The Pro-Corn Program (Programa Pró-Milho) from the Rio Grande do Sul State Secretary of Agriculture was introduced to the Expodireto Cotrijal audience on Monday during the 12th National Corn Forum (12º Fórum Nacional do Milho). Launched by a Rio Grande do Sul Government decree in February of this year, the program’s main objectives are to increase production and guarantee the quality of Rio Grande do Sul’s corn with compatible income and greater security for farmers.
Cereal is essential to the productive chains for raising chickens, pigs, and cattle for dairy and beef, and its direct and indirect stake in the Rio Grande do Sul economy is 10% of the GDP, but production is not meeting the demand.
The Rio Grande do Sul Secretary of Agriculture Covatti Filho explained that the program was conceived of from a few main challenges faced by farmers in 2019: the sector isn’t self-sufficient. It’s necessary to buy the product from other States, and the cost is getting high.
“It’s not enough to say that we want to be self-sufficient if we don’t also give ourselves the right tools to make this happen. That’s why the program is focused on three objectives: increased production, corn quality, and commercialization and credit and this is done by partnerships. We need the 25 signed partnerships to multiply and for all partnerships to be subject to fiscal control for this to work,” the secretary emphasized.
According to Ivan Bonetti, the Director of Agricultural Policy and Rural Development of the Agriculture Department of Rio Grande do Sul, corn is the most produced cereal in the world and is fundamental for sustainably managing production systems. “The problem is that our State presents lower production than the demand by around 1.5 million tons per year. This year with the dry weather, the lack of corn in the State according to our production must exceed 2 million tons this year.”
Bonetti explained that the Pro-Corn Program is focused on three other subprograms. The plans to be put into action are: intensifying technological assistance to farmers, promoting greater technological efficiency in production, increasing productivity in regions with lower results per hectare, increasing the number of grain dryers, increasing the static storage capacity, and streamlining defrayal hiring and investment.
“It’s evident that a few actions are related to distinct regions in the State. The idea is a greater standardization of Rio Grande do Sul’s corn production and quality,” he concluded. The first contract of the Pro-Corn Program was signed this Monday afternoon and is related to an irrigation project on a 30 hectare property.
Essential for the Producing System
Corn’s importance as a crop, based on its agronomic and economic aspects, was also the subject of the forum debates in the panel titled “Corn: protective production” (“Milho: produção protetiva”). Experts emphasized that the cereal is fundamental for conserving soil in crop rotation. “We’re just not expressing the productive potential of new soy varieties because we’re missing corn in the antecessor crop,” president of Apromilho Rio Grande do Sul Ricardo Meneghetti stated.

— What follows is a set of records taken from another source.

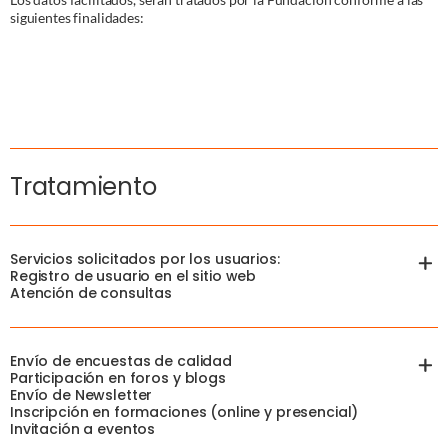
siguientes finalidades:
Tratamiento
Servicios solicitados por los usuarios:
Registro de usuario en el sitio web
Atención de consultas
Envío de encuestas de calidad
Finalidad
Participación en foros y blogs
Envío de Newsletter
Gestionar el registro de usuario en los casos en los que sea
Inscripción en formaciones (online y presencial)
necesario para permitir el acceso a las funcionalidades y
Invitación a eventos
contenidos de las herramientas disponibles a través del Sitio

According to Deputy Chief of Technology Transferral for Embrapa Wheat (Embrapa Trigo) Jorge Lemanski’s evaluation, corn is essential for Southern Brazil’s productive system from an economic, social, and environmental point of view. “It brings many benefits including making the soil more complex and increasing the possibility for more soy, wheat, and other crop production.” The director stated that intensifying the use of land in Brazil’s tropical and subtropical environments is the best way for the sector to increase growth in production, productivity, and profitability while reducing the risks of crop failure during bad years.
José Ruedell, a researcher and consultant, approached the corn crop as the most effective at protecting and recuperating soil. According to him, the soil quality is a vital component for agricultural productivity whose condition is created by rotating crops.
William Weber, from Embrapa’s soy and corn department, says that as farmers and an industry, everyone faces the challenge of increasing corn production in Rio Grande do Sul and exporting it. “First all for expanding ethanol factories and increasing exportation. We have the knowledge, capability, and incentive to face the farmers and the production chain’s daily challenge. The question remains, if everyone knows this, why aren’t they doing it?”
The forum coordinator Odacir Klein said he was very satisfied with the debates. “The participants showed scientific demonstration with qualified technicians that clearly explained the importance of rotating the soy and corn crops. If farmers don’t do this, it will cause serious problems in the future,” Klein warned.